No, the word isn't "fair," although journalists do have a problem with the word. It's "fag," used by Chicago White Sox manager Ozzie Guillen.
Teddy Greenstein writes in the Chicago Tribune:
After hearing Ozzie Guillen ravage Sun-Times columnist Jay Mariotti before Tuesday night's White Sox game, a few writers pondered their next move.
"There was much discussion in the press box," Daily Southtown columnist Phil Arvia said. "What do we do now?"...
And what was the proper way to handle the quotes? As Arvia noted in his column the next day, Guillen used 14 variations of the f-word, five synonymous for excrement and had a few orders for Mariotti to "kiss my . . . "
Of course, all those profane words pale in comparison to the worst epithet of all.
Tiptoeing through that would be tricky enough. The real question was how to address Guillen's use of the three-letter slang word commonly viewed as a homosexual slur.
Or "the other f-word," as Arvia called it.
Different media outlets struggled with it.

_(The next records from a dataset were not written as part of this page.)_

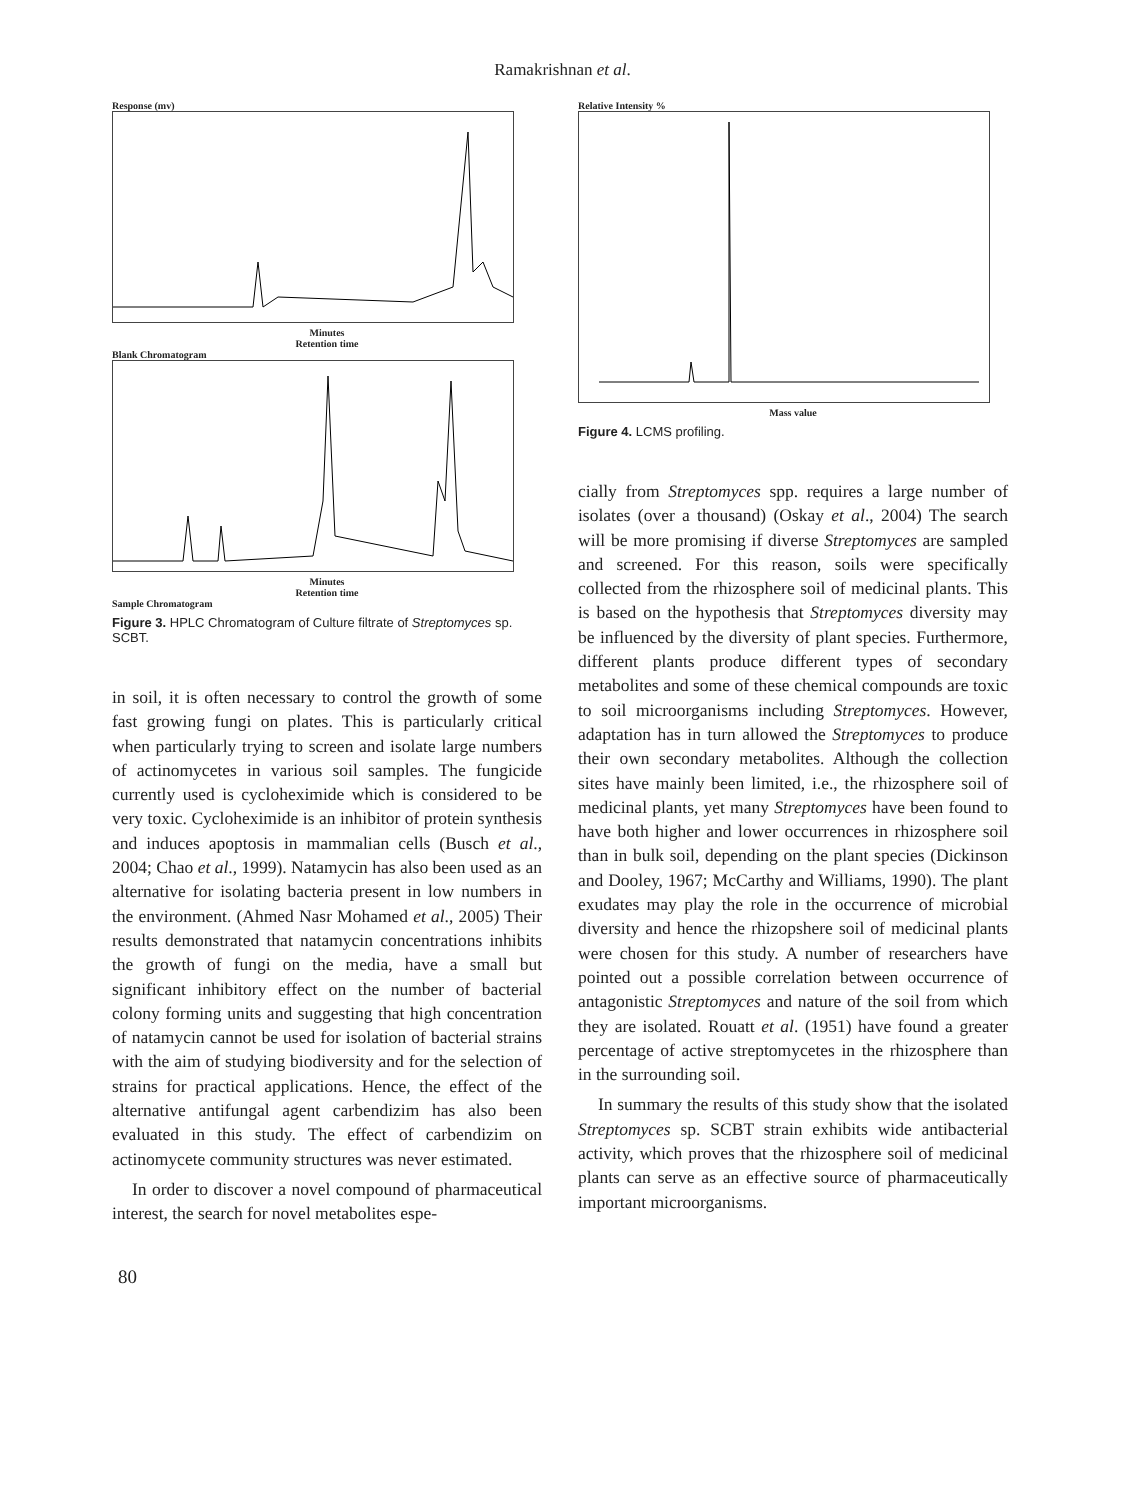Ramakrishnan et al.
Response (mv)
Minutes
Retention time
Blank Chromatogram
Minutes
Retention time
Sample Chromatogram
Figure 3. HPLC Chromatogram of Culture filtrate of Streptomyces sp. SCBT.
in soil, it is often necessary to control the growth of some fast growing fungi on plates. This is particularly critical when particularly trying to screen and isolate large numbers of actinomycetes in various soil samples. The fungicide currently used is cycloheximide which is considered to be very toxic. Cycloheximide is an inhibitor of protein synthesis and induces apoptosis in mammalian cells (Busch et al., 2004; Chao et al., 1999). Natamycin has also been used as an alternative for isolating bacteria present in low numbers in the environment. (Ahmed Nasr Mohamed et al., 2005) Their results demonstrated that natamycin concentrations inhibits the growth of fungi on the media, have a small but significant inhibitory effect on the number of bacterial colony forming units and suggesting that high concentration of natamycin cannot be used for isolation of bacterial strains with the aim of studying biodiversity and for the selection of strains for practical applications. Hence, the effect of the alternative antifungal agent carbendizim has also been evaluated in this study. The effect of carbendizim on actinomycete community structures was never estimated.
In order to discover a novel compound of pharmaceutical interest, the search for novel metabolites espe-
Relative Intensity %
Mass value
Figure 4. LCMS profiling.
cially from Streptomyces spp. requires a large number of isolates (over a thousand) (Oskay et al., 2004) The search will be more promising if diverse Streptomyces are sampled and screened. For this reason, soils were specifically collected from the rhizosphere soil of medicinal plants. This is based on the hypothesis that Streptomyces diversity may be influenced by the diversity of plant species. Furthermore, different plants produce different types of secondary metabolites and some of these chemical compounds are toxic to soil microorganisms including Streptomyces. However, adaptation has in turn allowed the Streptomyces to produce their own secondary metabolites. Although the collection sites have mainly been limited, i.e., the rhizosphere soil of medicinal plants, yet many Streptomyces have been found to have both higher and lower occurrences in rhizosphere soil than in bulk soil, depending on the plant species (Dickinson and Dooley, 1967; McCarthy and Williams, 1990). The plant exudates may play the role in the occurrence of microbial diversity and hence the rhizopshere soil of medicinal plants were chosen for this study. A number of researchers have pointed out a possible correlation between occurrence of antagonistic Streptomyces and nature of the soil from which they are isolated. Rouatt et al. (1951) have found a greater percentage of active streptomycetes in the rhizosphere than in the surrounding soil.
In summary the results of this study show that the isolated Streptomyces sp. SCBT strain exhibits wide antibacterial activity, which proves that the rhizosphere soil of medicinal plants can serve as an effective source of pharmaceutically important microorganisms.
80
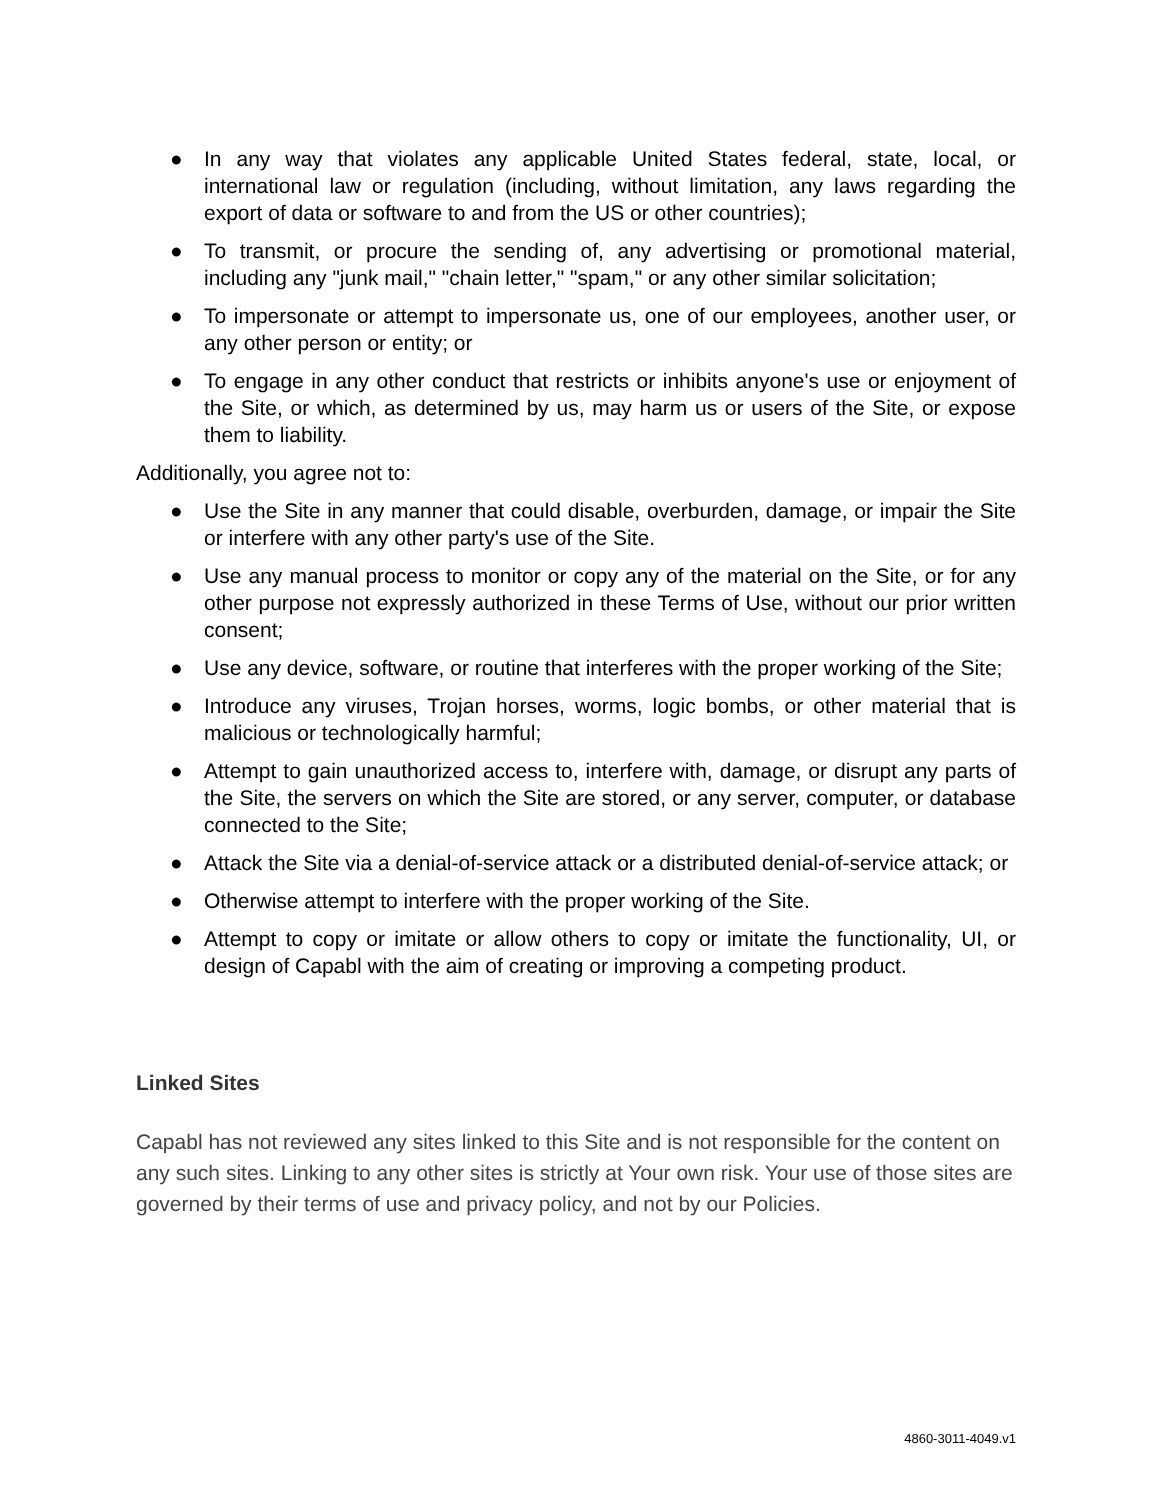● In any way that violates any applicable United States federal, state, local, or international law or regulation (including, without limitation, any laws regarding the export of data or software to and from the US or other countries);
● To transmit, or procure the sending of, any advertising or promotional material, including any "junk mail," "chain letter," "spam," or any other similar solicitation;
● To impersonate or attempt to impersonate us, one of our employees, another user, or any other person or entity; or
● To engage in any other conduct that restricts or inhibits anyone's use or enjoyment of the Site, or which, as determined by us, may harm us or users of the Site, or expose them to liability.
Additionally, you agree not to:
● Use the Site in any manner that could disable, overburden, damage, or impair the Site or interfere with any other party's use of the Site.
● Use any manual process to monitor or copy any of the material on the Site, or for any other purpose not expressly authorized in these Terms of Use, without our prior written consent;
● Use any device, software, or routine that interferes with the proper working of the Site;
● Introduce any viruses, Trojan horses, worms, logic bombs, or other material that is malicious or technologically harmful;
● Attempt to gain unauthorized access to, interfere with, damage, or disrupt any parts of the Site, the servers on which the Site are stored, or any server, computer, or database connected to the Site;
● Attack the Site via a denial-of-service attack or a distributed denial-of-service attack; or
● Otherwise attempt to interfere with the proper working of the Site.
● Attempt to copy or imitate or allow others to copy or imitate the functionality, UI, or design of Capabl with the aim of creating or improving a competing product.
Linked Sites
Capabl has not reviewed any sites linked to this Site and is not responsible for the content on any such sites. Linking to any other sites is strictly at Your own risk. Your use of those sites are governed by their terms of use and privacy policy, and not by our Policies.
4860-3011-4049.v1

USA Today used it in a news story that ran Thursday. The Sun-Times also played it straight, using it prominently in three stories that appeared Thursday.
The word has appeared only once in the Tribune, and that was in a quote by Kevin Boyer, a spokesman for the Gay Games.
Arvia got the message across to readers by calling the word "a three-letter reference either to Mariotti's sexuality or British slang for a cigarette."
The electronic media also has had different strategies.
On ESPN News, the word was shown on a graphic. But in reading the quote, anchor J.W. Stewart substituted "blank."
Dan Jiggetts uttered the word at the beginning of Wednesday's "Chicago Tribune Live" on Comcast SportsNet. News director Joe Riley said station officials decided the word should be used once to inform viewers who hadn't read that day's newspaper reports.
"We put the kibosh on it after that," he said.
Have liberals finally found a word worthy of an FCC ban?
On WSCR-AM 670, anchor updates referred to it as a "homosexual slur" in news reports, but some talk-show hosts used the word, which the FCC hasn't banned.
WMVP-AM 1000 general manager Jim Pastor said he tried to steer his on-air talent away from using it.
"Even though it became part of the news story, it's still a politically insensitive word that offends people," he said.